**Exercise brief**
Show every line of the data below that includes the word "kwotę".

Page segmentation data:
[Start of Attachment]
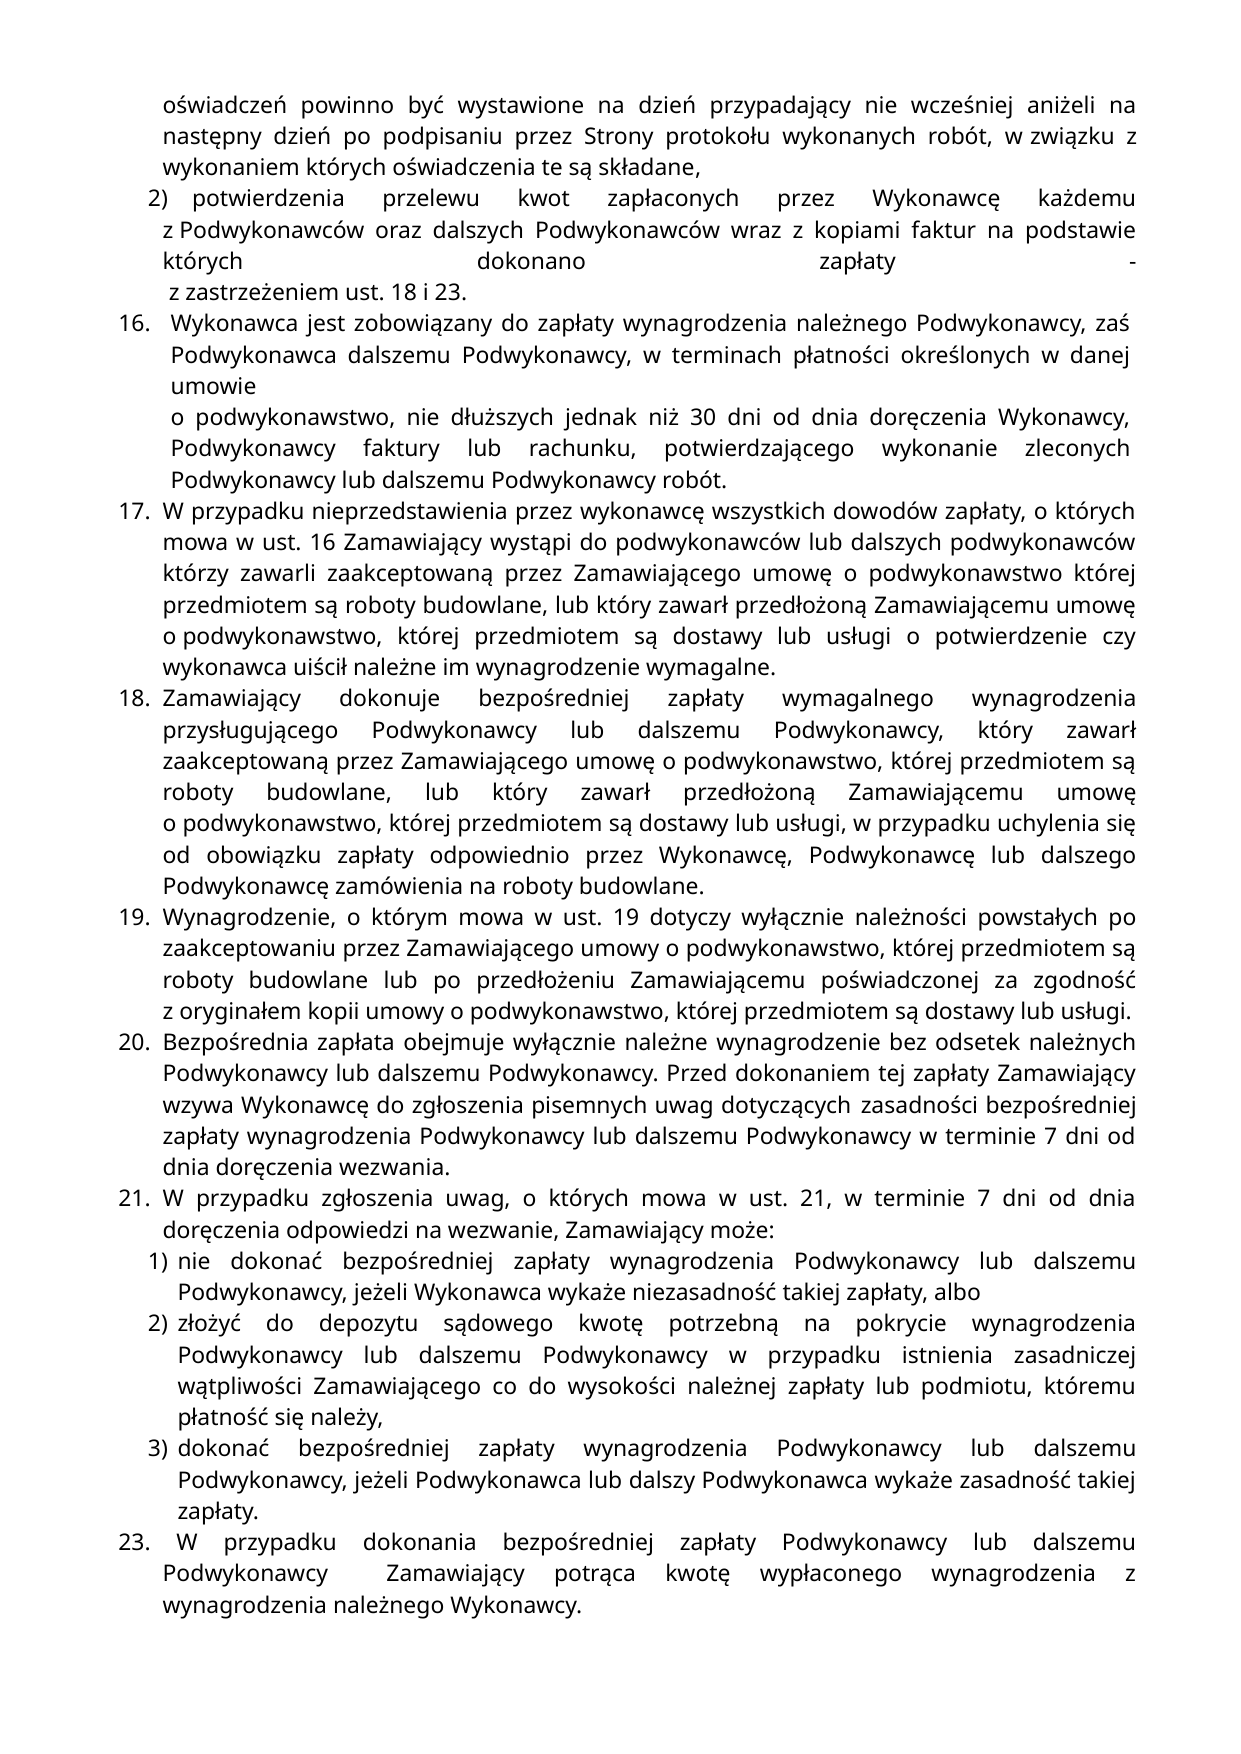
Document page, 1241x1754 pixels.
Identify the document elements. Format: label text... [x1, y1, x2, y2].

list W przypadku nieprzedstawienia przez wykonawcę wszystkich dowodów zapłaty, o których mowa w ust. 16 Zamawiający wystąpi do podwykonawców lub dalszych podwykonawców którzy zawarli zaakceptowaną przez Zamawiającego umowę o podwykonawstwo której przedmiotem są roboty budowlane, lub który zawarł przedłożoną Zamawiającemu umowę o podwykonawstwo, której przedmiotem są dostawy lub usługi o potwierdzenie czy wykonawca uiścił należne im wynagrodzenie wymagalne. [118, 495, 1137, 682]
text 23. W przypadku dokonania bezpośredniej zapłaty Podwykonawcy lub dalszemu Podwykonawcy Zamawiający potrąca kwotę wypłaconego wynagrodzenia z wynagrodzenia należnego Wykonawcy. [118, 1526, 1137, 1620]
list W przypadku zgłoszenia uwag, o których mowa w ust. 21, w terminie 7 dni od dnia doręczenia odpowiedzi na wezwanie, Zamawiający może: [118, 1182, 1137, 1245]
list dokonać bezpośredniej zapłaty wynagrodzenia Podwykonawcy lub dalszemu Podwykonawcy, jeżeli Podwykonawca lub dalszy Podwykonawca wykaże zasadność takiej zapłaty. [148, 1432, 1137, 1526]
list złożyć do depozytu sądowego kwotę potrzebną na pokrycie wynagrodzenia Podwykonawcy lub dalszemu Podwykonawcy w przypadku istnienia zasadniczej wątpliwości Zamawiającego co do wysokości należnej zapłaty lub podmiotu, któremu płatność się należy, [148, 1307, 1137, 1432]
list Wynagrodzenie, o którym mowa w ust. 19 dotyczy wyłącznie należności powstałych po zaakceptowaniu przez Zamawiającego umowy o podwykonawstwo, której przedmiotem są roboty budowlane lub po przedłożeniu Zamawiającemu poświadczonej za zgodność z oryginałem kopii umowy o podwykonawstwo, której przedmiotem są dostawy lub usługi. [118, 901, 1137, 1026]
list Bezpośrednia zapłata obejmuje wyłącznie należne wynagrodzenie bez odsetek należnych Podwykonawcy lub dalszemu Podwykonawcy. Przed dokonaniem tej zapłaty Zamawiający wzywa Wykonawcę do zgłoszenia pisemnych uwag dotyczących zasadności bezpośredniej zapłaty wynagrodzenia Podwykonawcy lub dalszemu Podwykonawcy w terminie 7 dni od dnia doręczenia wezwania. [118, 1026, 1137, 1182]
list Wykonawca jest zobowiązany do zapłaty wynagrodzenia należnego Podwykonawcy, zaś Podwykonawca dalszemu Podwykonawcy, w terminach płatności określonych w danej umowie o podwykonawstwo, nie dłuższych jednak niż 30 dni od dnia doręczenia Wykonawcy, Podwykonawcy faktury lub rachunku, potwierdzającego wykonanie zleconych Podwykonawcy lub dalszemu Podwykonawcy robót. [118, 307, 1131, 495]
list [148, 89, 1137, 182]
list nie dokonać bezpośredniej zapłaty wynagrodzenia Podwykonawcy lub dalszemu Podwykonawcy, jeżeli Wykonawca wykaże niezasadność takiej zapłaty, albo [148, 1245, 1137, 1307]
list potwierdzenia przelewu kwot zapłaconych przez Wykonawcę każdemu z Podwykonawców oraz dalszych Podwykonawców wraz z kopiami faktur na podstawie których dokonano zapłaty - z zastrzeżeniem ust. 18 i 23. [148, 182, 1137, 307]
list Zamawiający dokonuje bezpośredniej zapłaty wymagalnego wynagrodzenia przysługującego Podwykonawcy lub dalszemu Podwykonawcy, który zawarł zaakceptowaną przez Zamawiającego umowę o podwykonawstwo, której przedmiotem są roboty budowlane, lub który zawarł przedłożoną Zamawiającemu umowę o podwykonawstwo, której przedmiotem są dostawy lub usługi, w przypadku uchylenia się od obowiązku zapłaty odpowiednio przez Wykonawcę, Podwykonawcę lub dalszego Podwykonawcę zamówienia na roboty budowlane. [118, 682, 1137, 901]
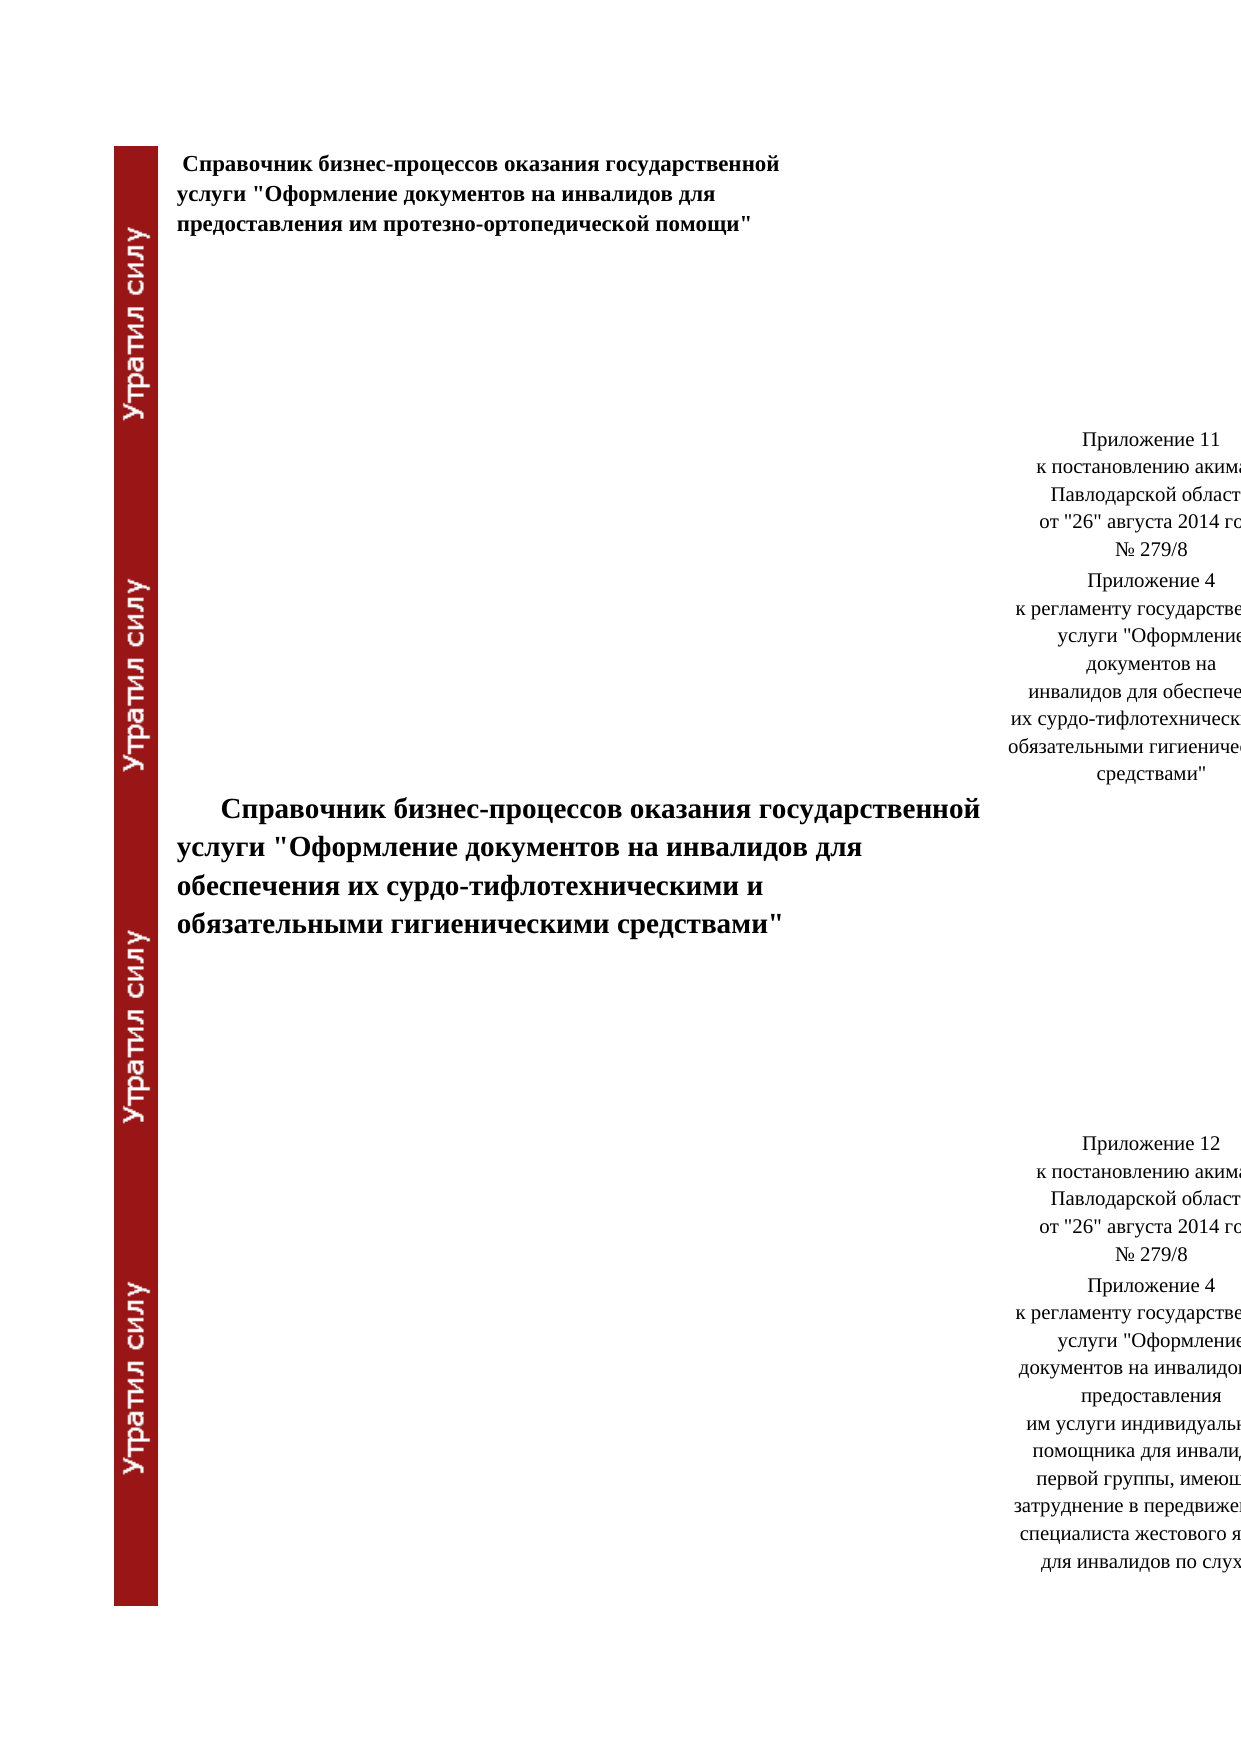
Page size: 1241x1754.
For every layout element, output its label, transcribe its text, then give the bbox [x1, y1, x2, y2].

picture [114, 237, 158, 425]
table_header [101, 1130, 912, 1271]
[End of Attachment]
**Response to the task**
text 23. W przypadku dokonania bezpośredniej zapłaty Podwykonawcy lub dalszemu Podwykonawcy Zamawiający potrąca kwotę wypłaconego wynagrodzenia z wynagrodzenia należnego Wykonawcy. [118, 1526, 1137, 1620]
list złożyć do depozytu sądowego kwotę potrzebną na pokrycie wynagrodzenia Podwykonawcy lub dalszemu Podwykonawcy w przypadku istnienia zasadniczej wątpliwości Zamawiającego co do wysokości należnej zapłaty lub podmiotu, któremu płatność się należy, [148, 1307, 1137, 1432]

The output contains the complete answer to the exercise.